The writer has lived, for many years, on the frontier-line of slave States, and has had great opportunities of ob­servation among those who formerly were slaves. They have been in her family as servants; and, in default of any other school to receive them, she has, in many cases, had them instructed in a family school, with her own chil­dren. She has also the testimony of missionaries, among the fugitives in Canada, in coincidence with her own expe­rience ; and her deductions, with regard to the capabilities of the race, are encouraging in the highest degree.
The first desire of the emancipated slave, generally, is for education.
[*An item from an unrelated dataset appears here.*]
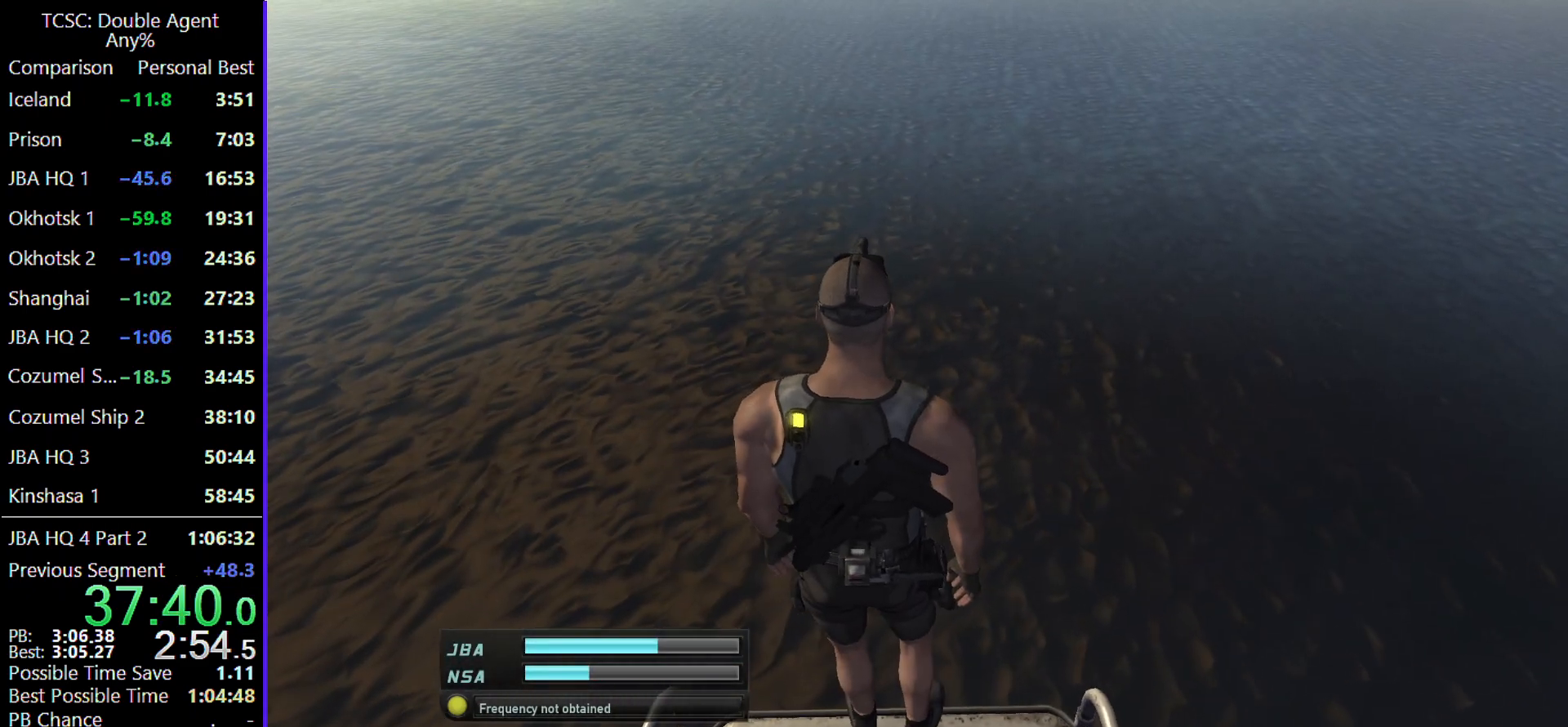
{"keys": [], "mouse": [], "events": []}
There is nothing that they are not willing to give or do to have their children instructed ; and, so far as the writer has observed herself, or taken the testimony of teachers among them, they are remarkably intelligent and quick to learn. The results of schools, founded for them by benevolent individuals in Cincinnati, fully estab­lish this.
The author gives the following statement of facts, on the authority of Professor C. E. Stowe, then of Lane Semi­nary, Ohio, with regard to emancipated slaves, now resi­dent in Cincinnati; given to show the capability of the race, even without any very particular assistance or en­couragement.
The initial letters alone are given. They are all resi­dents of Cincinnati.
" B------. Furniture-maker ; twenty years in the city ;
worth ten thousand dollars, all his own earnings ; a Bap­tist.